Data excerpts:
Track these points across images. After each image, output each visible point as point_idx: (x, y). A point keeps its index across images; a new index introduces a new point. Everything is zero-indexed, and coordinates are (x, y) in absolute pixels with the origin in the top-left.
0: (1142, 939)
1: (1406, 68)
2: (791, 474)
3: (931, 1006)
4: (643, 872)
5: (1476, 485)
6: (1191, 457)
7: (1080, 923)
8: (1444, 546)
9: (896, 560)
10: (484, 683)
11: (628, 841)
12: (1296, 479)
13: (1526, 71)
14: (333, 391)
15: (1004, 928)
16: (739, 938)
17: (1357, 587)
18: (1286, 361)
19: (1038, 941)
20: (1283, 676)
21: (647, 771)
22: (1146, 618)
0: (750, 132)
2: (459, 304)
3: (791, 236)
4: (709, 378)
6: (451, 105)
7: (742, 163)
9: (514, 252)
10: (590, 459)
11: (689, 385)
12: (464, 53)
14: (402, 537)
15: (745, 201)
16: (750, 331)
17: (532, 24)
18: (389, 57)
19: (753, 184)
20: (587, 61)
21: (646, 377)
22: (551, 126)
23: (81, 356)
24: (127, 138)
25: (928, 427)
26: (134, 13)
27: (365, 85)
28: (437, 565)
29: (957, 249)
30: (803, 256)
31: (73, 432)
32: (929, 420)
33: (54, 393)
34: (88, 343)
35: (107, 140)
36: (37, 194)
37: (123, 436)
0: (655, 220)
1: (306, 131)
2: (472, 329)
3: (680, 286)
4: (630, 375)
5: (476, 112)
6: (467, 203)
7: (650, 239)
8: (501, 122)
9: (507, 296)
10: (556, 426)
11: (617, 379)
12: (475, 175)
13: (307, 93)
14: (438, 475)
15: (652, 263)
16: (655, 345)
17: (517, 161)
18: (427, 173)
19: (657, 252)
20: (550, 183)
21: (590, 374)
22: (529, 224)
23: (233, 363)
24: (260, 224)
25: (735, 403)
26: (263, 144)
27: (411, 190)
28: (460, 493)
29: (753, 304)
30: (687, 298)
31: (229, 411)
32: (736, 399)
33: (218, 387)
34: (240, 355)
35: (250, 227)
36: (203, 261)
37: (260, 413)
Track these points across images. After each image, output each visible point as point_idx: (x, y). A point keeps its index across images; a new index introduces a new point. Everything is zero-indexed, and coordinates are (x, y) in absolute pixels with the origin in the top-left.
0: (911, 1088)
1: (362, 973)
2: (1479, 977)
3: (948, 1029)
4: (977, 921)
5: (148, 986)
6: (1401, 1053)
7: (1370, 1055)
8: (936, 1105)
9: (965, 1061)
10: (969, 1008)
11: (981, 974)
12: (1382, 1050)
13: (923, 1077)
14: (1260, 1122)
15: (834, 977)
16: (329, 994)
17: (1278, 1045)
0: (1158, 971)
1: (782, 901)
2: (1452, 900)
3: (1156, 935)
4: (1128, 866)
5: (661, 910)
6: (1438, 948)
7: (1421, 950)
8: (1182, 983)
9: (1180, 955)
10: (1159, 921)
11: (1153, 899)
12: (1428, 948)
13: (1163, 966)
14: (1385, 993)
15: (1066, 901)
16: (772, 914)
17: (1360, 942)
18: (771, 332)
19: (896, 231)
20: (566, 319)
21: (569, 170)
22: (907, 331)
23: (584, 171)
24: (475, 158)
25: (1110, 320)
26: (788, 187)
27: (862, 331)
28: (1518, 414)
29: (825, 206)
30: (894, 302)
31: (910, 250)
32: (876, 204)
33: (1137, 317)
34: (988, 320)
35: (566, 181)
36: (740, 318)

What the exercise asks:
Can you echo the entire listing above back verbatim, keeping every line in its original order?

Answer:
Track these points across images. After each image, output each visible point as point_idx: (x, y). A point keeps its index across images; a new index introduces a new point. Everything is zero-indexed, and coordinates are (x, y) in absolute pixels with the origin in the top-left.
0: (1142, 939)
1: (1406, 68)
2: (791, 474)
3: (931, 1006)
4: (643, 872)
5: (1476, 485)
6: (1191, 457)
7: (1080, 923)
8: (1444, 546)
9: (896, 560)
10: (484, 683)
11: (628, 841)
12: (1296, 479)
13: (1526, 71)
14: (333, 391)
15: (1004, 928)
16: (739, 938)
17: (1357, 587)
18: (1286, 361)
19: (1038, 941)
20: (1283, 676)
21: (647, 771)
22: (1146, 618)
0: (750, 132)
2: (459, 304)
3: (791, 236)
4: (709, 378)
6: (451, 105)
7: (742, 163)
9: (514, 252)
10: (590, 459)
11: (689, 385)
12: (464, 53)
14: (402, 537)
15: (745, 201)
16: (750, 331)
17: (532, 24)
18: (389, 57)
19: (753, 184)
20: (587, 61)
21: (646, 377)
22: (551, 126)
23: (81, 356)
24: (127, 138)
25: (928, 427)
26: (134, 13)
27: (365, 85)
28: (437, 565)
29: (957, 249)
30: (803, 256)
31: (73, 432)
32: (929, 420)
33: (54, 393)
34: (88, 343)
35: (107, 140)
36: (37, 194)
37: (123, 436)
0: (655, 220)
1: (306, 131)
2: (472, 329)
3: (680, 286)
4: (630, 375)
5: (476, 112)
6: (467, 203)
7: (650, 239)
8: (501, 122)
9: (507, 296)
10: (556, 426)
11: (617, 379)
12: (475, 175)
13: (307, 93)
14: (438, 475)
15: (652, 263)
16: (655, 345)
17: (517, 161)
18: (427, 173)
19: (657, 252)
20: (550, 183)
21: (590, 374)
22: (529, 224)
23: (233, 363)
24: (260, 224)
25: (735, 403)
26: (263, 144)
27: (411, 190)
28: (460, 493)
29: (753, 304)
30: (687, 298)
31: (229, 411)
32: (736, 399)
33: (218, 387)
34: (240, 355)
35: (250, 227)
36: (203, 261)
37: (260, 413)
Track these points across images. After each image, output each visible point as point_idx: (x, y). A point keeps its index across images; a new index introduces a new point. Everything is zero-indexed, and coordinates are (x, y) in absolute pixels with the origin in the top-left.
0: (911, 1088)
1: (362, 973)
2: (1479, 977)
3: (948, 1029)
4: (977, 921)
5: (148, 986)
6: (1401, 1053)
7: (1370, 1055)
8: (936, 1105)
9: (965, 1061)
10: (969, 1008)
11: (981, 974)
12: (1382, 1050)
13: (923, 1077)
14: (1260, 1122)
15: (834, 977)
16: (329, 994)
17: (1278, 1045)
0: (1158, 971)
1: (782, 901)
2: (1452, 900)
3: (1156, 935)
4: (1128, 866)
5: (661, 910)
6: (1438, 948)
7: (1421, 950)
8: (1182, 983)
9: (1180, 955)
10: (1159, 921)
11: (1153, 899)
12: (1428, 948)
13: (1163, 966)
14: (1385, 993)
15: (1066, 901)
16: (772, 914)
17: (1360, 942)
18: (771, 332)
19: (896, 231)
20: (566, 319)
21: (569, 170)
22: (907, 331)
23: (584, 171)
24: (475, 158)
25: (1110, 320)
26: (788, 187)
27: (862, 331)
28: (1518, 414)
29: (825, 206)
30: (894, 302)
31: (910, 250)
32: (876, 204)
33: (1137, 317)
34: (988, 320)
35: (566, 181)
36: (740, 318)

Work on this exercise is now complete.